● **Do this**
Rewrite the records from the first line through the line containing "evolved traits: traits -> sport", inclusive, substituting "skills" for "abilities" wherever it occurs and leaving all else unchanged. Give only those lines.
=== Input rows ===
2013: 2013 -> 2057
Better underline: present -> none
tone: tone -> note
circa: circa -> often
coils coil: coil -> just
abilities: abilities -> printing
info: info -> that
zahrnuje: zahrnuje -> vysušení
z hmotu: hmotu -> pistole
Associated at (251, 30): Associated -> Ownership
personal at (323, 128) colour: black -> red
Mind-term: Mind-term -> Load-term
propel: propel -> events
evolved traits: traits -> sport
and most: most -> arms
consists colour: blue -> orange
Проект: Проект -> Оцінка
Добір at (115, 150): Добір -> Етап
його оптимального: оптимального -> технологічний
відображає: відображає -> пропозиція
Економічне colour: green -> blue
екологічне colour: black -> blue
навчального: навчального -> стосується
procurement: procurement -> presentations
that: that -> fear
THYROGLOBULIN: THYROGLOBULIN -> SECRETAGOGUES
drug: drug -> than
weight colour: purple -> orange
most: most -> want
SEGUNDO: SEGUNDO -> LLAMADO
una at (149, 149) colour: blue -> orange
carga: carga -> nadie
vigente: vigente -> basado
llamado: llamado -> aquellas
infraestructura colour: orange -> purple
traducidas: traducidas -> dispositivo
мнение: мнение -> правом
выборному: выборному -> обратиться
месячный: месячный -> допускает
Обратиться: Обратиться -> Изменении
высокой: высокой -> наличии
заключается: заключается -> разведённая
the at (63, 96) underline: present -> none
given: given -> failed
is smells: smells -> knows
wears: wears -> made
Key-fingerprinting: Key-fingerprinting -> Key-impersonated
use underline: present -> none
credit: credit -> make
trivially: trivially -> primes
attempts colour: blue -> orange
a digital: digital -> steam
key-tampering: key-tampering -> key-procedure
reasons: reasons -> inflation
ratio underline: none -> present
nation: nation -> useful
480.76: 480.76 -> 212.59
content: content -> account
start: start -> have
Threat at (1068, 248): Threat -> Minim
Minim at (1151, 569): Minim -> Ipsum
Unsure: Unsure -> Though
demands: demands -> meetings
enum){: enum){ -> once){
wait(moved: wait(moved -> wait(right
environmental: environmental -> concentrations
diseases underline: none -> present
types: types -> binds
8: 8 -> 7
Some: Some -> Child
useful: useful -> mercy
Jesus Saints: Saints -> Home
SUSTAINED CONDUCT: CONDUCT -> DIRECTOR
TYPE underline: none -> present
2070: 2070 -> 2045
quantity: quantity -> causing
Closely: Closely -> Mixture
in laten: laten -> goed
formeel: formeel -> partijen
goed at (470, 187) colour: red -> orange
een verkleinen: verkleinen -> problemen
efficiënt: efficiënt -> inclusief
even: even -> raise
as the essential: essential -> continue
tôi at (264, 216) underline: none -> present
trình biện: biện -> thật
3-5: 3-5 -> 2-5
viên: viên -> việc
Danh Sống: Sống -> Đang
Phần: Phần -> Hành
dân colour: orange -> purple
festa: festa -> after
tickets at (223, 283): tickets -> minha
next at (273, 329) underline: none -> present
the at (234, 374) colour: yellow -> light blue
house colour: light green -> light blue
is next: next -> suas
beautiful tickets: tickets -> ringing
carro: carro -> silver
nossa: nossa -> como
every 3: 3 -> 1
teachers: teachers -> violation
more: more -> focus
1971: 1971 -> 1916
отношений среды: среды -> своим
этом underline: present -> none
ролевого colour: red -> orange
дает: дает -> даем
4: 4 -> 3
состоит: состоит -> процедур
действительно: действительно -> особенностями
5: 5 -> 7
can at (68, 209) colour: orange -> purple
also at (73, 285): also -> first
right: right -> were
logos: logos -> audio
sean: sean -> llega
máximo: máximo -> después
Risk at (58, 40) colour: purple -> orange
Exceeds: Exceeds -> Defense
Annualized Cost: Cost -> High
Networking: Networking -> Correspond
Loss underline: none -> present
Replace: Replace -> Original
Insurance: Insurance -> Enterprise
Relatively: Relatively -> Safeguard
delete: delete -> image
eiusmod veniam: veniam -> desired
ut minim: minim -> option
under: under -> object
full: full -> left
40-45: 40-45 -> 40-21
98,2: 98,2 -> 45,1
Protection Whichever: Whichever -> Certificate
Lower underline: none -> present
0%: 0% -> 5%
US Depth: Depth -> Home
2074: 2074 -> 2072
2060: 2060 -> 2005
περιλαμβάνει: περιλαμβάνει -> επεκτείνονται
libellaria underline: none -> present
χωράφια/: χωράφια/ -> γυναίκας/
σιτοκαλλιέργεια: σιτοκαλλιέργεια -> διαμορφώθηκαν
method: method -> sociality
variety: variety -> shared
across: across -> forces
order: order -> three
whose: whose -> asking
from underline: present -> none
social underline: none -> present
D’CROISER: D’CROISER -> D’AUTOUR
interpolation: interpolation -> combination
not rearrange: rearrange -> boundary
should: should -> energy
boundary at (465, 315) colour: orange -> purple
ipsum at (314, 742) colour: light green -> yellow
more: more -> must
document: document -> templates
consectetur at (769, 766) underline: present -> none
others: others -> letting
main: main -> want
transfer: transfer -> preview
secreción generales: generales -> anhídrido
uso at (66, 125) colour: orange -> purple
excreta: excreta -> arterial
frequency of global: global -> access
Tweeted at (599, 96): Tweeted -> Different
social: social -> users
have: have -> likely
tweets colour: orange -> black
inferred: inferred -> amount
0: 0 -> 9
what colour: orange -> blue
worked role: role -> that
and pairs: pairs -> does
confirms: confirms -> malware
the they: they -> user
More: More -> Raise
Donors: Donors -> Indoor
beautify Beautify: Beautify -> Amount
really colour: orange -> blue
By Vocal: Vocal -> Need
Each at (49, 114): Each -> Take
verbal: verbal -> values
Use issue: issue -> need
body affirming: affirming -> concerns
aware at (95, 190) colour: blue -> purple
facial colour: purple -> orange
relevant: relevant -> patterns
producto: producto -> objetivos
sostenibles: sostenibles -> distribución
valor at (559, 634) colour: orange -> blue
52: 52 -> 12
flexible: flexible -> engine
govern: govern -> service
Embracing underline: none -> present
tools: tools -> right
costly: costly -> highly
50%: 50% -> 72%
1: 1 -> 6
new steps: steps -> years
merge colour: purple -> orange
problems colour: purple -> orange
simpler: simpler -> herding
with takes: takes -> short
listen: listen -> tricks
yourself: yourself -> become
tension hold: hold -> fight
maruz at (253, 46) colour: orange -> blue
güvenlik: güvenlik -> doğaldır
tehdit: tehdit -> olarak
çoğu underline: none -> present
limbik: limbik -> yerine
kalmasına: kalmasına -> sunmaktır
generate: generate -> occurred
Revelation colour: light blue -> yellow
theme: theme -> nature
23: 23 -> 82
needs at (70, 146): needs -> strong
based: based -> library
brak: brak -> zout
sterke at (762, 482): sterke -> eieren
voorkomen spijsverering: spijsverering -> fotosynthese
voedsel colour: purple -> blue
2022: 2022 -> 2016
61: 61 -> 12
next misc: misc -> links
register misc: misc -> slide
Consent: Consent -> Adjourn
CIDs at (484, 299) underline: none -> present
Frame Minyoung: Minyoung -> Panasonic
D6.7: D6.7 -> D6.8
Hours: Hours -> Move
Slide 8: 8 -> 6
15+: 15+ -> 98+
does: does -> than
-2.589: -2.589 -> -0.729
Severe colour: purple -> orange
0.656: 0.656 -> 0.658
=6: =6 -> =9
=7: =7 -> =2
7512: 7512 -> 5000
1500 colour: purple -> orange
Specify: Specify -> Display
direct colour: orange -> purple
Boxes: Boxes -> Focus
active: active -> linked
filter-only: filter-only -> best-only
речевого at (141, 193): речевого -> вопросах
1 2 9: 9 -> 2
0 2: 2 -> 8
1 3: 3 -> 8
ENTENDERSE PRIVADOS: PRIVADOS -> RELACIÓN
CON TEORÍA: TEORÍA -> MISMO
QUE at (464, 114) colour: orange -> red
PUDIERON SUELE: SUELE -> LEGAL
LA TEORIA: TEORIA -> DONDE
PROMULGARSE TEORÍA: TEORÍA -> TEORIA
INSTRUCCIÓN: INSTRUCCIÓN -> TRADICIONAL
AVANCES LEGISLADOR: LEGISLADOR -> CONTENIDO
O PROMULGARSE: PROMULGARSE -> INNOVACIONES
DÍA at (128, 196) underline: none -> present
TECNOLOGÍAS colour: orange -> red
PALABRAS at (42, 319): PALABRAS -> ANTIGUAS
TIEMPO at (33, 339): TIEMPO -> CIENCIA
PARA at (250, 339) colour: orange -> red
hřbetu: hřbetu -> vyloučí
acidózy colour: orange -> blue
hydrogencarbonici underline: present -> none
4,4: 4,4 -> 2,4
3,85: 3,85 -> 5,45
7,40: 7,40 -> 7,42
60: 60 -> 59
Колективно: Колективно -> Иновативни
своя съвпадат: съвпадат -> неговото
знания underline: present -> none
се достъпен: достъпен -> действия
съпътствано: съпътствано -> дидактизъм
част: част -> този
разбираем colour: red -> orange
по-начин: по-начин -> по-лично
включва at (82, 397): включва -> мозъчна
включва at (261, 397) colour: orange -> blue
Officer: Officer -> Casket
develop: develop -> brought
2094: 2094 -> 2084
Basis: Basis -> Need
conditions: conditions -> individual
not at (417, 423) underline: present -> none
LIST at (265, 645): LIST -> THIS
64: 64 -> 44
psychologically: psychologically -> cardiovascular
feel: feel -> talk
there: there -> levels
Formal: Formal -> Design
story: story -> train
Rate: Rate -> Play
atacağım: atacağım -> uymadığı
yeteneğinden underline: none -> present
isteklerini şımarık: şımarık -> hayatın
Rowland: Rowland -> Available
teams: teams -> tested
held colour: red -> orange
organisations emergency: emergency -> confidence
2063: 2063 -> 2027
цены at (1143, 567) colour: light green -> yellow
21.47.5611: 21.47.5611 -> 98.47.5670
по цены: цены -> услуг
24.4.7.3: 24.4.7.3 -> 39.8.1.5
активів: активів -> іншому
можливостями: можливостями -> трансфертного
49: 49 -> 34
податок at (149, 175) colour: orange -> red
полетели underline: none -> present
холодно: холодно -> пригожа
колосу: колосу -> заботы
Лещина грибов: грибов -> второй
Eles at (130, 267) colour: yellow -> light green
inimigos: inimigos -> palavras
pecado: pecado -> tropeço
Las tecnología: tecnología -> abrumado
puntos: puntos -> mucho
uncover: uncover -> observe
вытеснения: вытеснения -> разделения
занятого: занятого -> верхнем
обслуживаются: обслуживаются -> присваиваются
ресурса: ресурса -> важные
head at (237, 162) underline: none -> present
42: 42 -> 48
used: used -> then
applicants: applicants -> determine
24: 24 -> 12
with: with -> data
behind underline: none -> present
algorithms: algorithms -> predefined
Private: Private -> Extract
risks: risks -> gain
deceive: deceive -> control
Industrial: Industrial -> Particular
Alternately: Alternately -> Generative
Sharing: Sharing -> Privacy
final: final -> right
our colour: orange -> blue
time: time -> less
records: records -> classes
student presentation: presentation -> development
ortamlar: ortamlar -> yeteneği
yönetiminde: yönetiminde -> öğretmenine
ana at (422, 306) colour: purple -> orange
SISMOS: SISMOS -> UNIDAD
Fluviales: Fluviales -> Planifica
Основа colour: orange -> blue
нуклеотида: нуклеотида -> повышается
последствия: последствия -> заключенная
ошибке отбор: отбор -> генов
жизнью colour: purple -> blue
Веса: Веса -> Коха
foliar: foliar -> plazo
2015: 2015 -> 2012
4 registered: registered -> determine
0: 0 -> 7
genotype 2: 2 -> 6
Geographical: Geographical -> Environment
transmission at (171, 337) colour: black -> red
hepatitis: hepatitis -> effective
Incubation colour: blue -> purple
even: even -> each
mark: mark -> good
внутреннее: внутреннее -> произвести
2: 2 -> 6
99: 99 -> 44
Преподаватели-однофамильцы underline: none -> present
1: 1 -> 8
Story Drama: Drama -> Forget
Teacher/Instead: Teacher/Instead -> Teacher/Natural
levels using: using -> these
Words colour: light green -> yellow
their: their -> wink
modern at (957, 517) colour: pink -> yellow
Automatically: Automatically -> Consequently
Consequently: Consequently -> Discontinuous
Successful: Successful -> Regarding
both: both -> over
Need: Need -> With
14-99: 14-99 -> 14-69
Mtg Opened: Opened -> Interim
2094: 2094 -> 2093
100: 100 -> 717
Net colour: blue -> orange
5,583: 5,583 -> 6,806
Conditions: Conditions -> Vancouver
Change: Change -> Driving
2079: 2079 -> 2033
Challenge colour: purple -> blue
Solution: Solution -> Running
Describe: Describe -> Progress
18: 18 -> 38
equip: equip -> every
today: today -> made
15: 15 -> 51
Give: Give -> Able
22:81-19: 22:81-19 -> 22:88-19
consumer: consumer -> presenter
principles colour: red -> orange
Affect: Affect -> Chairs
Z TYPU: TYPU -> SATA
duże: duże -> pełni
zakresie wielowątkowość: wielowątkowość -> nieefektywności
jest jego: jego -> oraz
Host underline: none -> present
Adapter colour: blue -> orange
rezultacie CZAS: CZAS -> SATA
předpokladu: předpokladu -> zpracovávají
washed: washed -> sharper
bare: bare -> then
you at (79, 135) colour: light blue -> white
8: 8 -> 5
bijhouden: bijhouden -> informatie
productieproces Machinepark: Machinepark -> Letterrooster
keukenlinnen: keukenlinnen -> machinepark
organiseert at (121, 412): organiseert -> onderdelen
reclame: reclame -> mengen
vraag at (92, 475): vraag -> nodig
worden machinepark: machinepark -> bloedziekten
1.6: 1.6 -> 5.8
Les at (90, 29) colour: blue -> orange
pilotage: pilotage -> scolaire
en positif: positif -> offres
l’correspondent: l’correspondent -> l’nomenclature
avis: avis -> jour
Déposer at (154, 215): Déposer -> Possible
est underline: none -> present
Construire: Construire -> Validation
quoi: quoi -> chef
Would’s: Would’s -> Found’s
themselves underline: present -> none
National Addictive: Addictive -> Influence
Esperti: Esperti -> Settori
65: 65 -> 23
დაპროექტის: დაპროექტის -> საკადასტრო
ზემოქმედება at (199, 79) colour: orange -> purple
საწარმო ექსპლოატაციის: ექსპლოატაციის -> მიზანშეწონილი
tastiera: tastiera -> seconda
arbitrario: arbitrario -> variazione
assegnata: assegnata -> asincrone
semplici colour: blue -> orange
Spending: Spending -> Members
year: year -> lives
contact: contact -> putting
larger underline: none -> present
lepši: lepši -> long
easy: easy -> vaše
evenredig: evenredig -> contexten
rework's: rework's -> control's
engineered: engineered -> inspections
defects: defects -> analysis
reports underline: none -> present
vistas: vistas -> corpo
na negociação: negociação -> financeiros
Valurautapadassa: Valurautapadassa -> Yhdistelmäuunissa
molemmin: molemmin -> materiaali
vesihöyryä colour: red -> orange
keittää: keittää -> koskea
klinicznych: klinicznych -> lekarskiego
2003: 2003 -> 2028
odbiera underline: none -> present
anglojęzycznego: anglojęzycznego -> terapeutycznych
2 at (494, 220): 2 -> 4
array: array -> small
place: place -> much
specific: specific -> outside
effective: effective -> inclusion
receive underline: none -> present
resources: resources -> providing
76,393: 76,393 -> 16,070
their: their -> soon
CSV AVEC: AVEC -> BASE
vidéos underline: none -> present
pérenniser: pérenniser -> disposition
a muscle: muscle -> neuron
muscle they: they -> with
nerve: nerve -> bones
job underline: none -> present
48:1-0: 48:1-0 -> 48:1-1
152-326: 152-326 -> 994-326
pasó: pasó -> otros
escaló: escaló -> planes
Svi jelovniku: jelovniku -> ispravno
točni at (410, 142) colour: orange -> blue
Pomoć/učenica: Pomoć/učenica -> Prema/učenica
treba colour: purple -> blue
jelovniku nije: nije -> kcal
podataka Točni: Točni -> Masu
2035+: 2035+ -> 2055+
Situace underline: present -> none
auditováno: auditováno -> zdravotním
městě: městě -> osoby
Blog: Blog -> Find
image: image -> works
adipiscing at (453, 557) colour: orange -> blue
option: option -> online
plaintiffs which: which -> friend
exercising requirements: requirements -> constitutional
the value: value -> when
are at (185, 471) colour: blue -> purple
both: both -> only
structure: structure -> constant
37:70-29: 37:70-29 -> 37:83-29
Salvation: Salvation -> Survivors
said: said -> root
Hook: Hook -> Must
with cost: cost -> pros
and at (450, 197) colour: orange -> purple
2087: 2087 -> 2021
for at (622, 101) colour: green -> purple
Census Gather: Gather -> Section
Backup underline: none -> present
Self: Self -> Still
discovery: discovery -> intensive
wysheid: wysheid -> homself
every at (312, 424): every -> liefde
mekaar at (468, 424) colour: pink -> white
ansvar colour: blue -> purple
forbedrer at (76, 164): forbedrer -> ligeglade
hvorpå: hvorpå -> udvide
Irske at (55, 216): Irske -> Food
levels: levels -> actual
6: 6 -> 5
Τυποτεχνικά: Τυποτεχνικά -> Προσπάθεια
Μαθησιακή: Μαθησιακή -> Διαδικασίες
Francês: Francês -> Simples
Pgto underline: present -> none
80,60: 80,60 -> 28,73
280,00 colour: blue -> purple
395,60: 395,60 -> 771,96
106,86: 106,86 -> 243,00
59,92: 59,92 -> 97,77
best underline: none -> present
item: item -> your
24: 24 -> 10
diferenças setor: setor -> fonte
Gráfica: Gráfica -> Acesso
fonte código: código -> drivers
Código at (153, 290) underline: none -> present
===
● **Reply**
2013: 2013 -> 2057
Better underline: present -> none
tone: tone -> note
circa: circa -> often
coils coil: coil -> just
skills: skills -> printing
info: info -> that
zahrnuje: zahrnuje -> vysušení
z hmotu: hmotu -> pistole
Associated at (251, 30): Associated -> Ownership
personal at (323, 128) colour: black -> red
Mind-term: Mind-term -> Load-term
propel: propel -> events
evolved traits: traits -> sport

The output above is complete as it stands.